China’s policy to ban imports of postconsumer scrap plastics has upended markets for some of this material—namely film and mixed plastics—in the United States. Two recyclers shared why they have invested in technology to recover and recycle these materials during the session Investments in Domestic Plastic Processing at the 2018 Paper & Plastics Recycling Conference in Chicago in mid-October.
Houston-based Avangard Innovative Vice President of Commercial Business David Hudson outlined the case for investing in plastics recycling in the U.S., saying the country has a “severe lack of postconsumer processing capacity,” despite the fact that brand owners are interested in closing the loop for their packaging materials. The company added recycled low-density polyethylene (LDPE) pellet production in 2017, investing $10 million to build a manufacturing facility to convert the LDPE film packaging scrap it was already handling for its customers into postconsumer resin (PCR) to be used in in film production. While Hudson said Avangard’s move was not initiated in response to policies out of China, trade concerns with that country favor more domestic processing capacity for recycled plastics.
He said Avangard seeks a lack of consistency in terms of its infeed material and the varying film structures represented, adding that it was “more akin to polymer soup.” Throughput also can be an issue because of film’s light density. The company must deal with contamination in the form of paper, metals and other plastics, which has increased processing costs, he said.
Despite the challenges, Avangard has successfully produced PCR LDPE pellets for use in film applications ranging from garbage bags to nonfood packaging, Hudson said. Lumber and lawn edging also are popular end markets. He added that the company has noticed increased interest from higher end applications as well.
Avangard’s PCR LDPE pellets are sold within the U.S. as well as into Latin America, Southeast Asia and China.“PCR doesn’t always look just like virgin, though a lot of the performance attributes may be the same,” Hudson said.
Alex Bearnson, president of Revolve Recycling, Logan, Utah, described the evolution of his company from a brokerage firm to a material recovery facility (MRF) that plans to further process the glut of Nos. 3-7 plastics available in the market and eventually add technology to create recycled plastic pellets.

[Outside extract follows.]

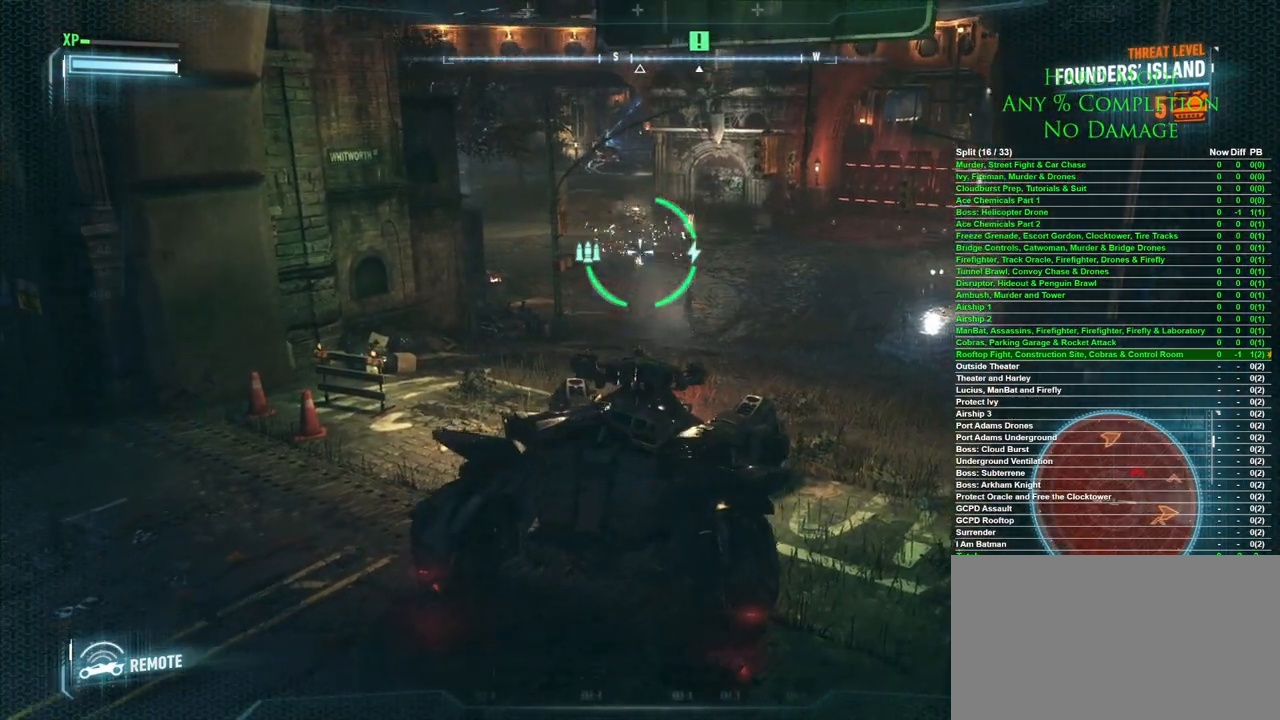
{"keys": ["s"], "mouse": [], "events": []}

Bearnson said that while Revolve was building its MRF, “the world started falling apart, especially with plastics.” He was referencing changes to China’s scrap import policies that were introduced in 2017 that made it difficult to move certain MRF recovered materials.
“Ninety-three percent of our plastics were being sold to China,” he said. “We had not developed domestic markets.”
After analyzing the numbers, Bearnson said his company was “making our margins and money in plastics,” so Revolve decided to focus on “what we were good at.”
He said Revolve has created a system design and layout to sort substantially more plastic once it is up and running. (Installation was set to begin later in October.)
“We are focusing on one through sevens and three through sevens,” Bearnson said. “That material may not make sense for a lot of people but makes sense for us.”
The 2018 Paper & Plastics Recycling Conference was Oct. 17-19 in Chicago at the Marriott Chicago Downtown Magnificent Mile. The 2019 event will be Oct. 23-25 at the same venue.